Any (open-source) implementations?

> Maybe it would be better to run a multicast routing protocol than
> ISIS, OSPF, or Babel extensions.

Yes, something like PIM (or a bunch of proxies, ha ha).

>  11.  Implementation Status
> 
>   There are HOMENET implementations of both IS-IS and Babel.
> 
> How do you define a HOMENET implementation?

Filling the criteria above I guess. 

> There are open source implementations of ISIS, OSPF, and Babel.  Some
> have been linked in with the openwrt code.  openwrt != homenet; but
> its nice to see open code on a plastic router.

Notably, I am not aware of a single OSPF (open-source) implementation with zeroconf and source-specific routing.

> I'm not sure if there are any open source ospf-zero-conf
> implementations.  Anyone know?

I used to maintain one originally made by Benjamin Patterson (fork of BIRD). However, I am still not aware of an implementation with the source-specific routing support which is the more painful part (especially as it essentially requires OSPF3.1, due to changing all LSAs, see draft-ietf-ospf-ospfv3-lsa-extend draft).

At a guess it would be weeks-months of happy hacking for someone. 

> I'm going to skip this since what we should be discussing is an
> analysis of the amount of state needed so we don't risk making a
> comparison using poorly written code.

A very academic point of view but I can respect that, you are not the only one with it here.

> This seems like a silly comparison.  C code vs Erlang.  For example,
> without reading the source code, do we know which implementation makes
> good use of dynamic allocation vs allocates big static arrays.  This
> is meaningless.  Cisco ISIS and OSPF used to be viable in routers with
> under 1MB RAM circa early 1990s with a tiny footprint.
> 
> For the purpose of sizing it might be better to consider the OSPF
> implementations in C such as http://bird.network.cz/,
> http://www.openbgp.org/, http://www.quagga.net/ 

Certainly.
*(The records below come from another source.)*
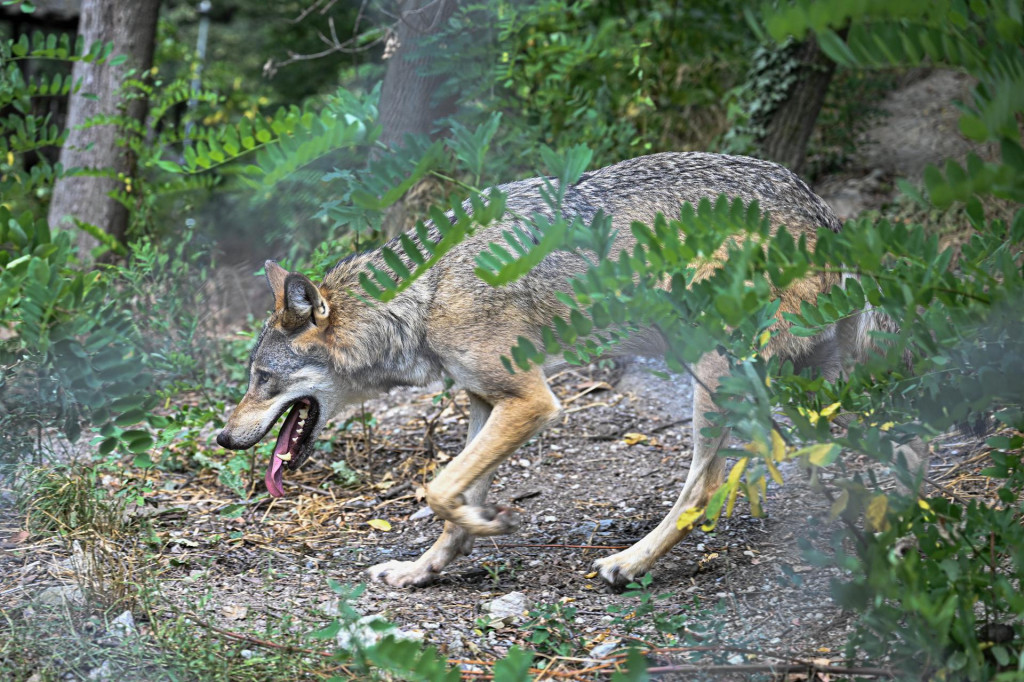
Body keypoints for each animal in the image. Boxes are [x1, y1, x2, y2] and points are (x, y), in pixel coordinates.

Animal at [214, 151, 921, 585]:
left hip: (715, 377)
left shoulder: (532, 402)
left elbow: (438, 489)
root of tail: (829, 216)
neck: (426, 293)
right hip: (781, 389)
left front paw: (490, 524)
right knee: (855, 452)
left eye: (260, 380)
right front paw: (424, 568)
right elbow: (454, 499)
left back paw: (630, 564)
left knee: (707, 486)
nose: (221, 437)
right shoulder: (485, 404)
Please point me to src-specific zeroconf open-source implementation of IS-IS or OSPF that is written in C.

> Note that the quagga ISIS is experimental.  Quagga also includes
> Babel.
> 
> For example.  Bird OSPFv3 is about 12K lines of C code including both .h
> and .c files.  Quagga OSPFv3 is 23K lines of C code.  In comparison,
> Quagga BGP is 56k lines of code.

Most of real Quagga footprint is non-routing-protocol code. For Bird it is not quite that bad, but still.

If we are trying to defuse the pointless things from the document, line count is also completely BS measure, I can produce OSPF implementation in 1 line of C by taking in Bird, little preprocessing, and 1 sed command.
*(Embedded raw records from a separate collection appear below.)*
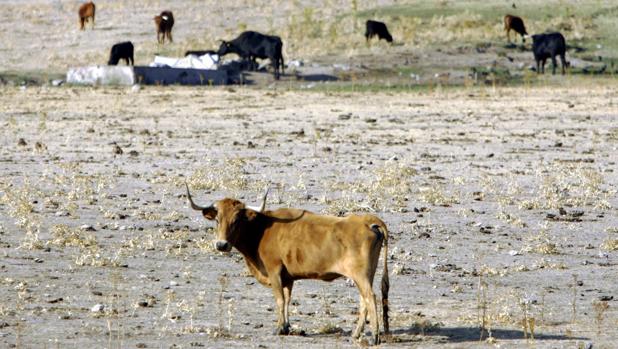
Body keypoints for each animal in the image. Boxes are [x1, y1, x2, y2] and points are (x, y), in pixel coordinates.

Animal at [184, 184, 390, 344]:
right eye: (218, 219)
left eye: (236, 220)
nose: (221, 245)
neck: (261, 229)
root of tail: (366, 220)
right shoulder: (288, 277)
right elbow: (287, 299)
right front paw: (287, 326)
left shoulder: (274, 270)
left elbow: (279, 299)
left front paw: (279, 328)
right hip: (365, 275)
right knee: (364, 301)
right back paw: (356, 334)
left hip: (360, 275)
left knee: (370, 297)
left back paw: (374, 336)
Only thing that really matters (from my point of view) is whether it fits in compiled form in small enough RAM/flash, and does not kill the low-end CPU.
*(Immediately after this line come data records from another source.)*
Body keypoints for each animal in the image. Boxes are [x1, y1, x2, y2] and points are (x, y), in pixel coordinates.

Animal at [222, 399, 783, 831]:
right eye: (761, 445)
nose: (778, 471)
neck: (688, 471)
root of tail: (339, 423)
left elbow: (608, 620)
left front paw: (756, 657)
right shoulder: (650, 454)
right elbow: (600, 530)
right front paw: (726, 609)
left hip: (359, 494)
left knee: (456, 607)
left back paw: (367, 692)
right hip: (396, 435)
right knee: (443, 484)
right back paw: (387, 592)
> I'm in favor of multiple alternatives and let the market decide.  I'm
> also in favor of using OSPF rather than ISIS due to ISIS use of CLNP.

Me too (CLNP should die), but I am not sure we have that option unless someone coughs up implementation that is actually usable for this case. Saying that the (partially expired) draft set can be used to produce a homenet conforming implementation is one thing, but having them already (IS-IS / Babel) is quite different.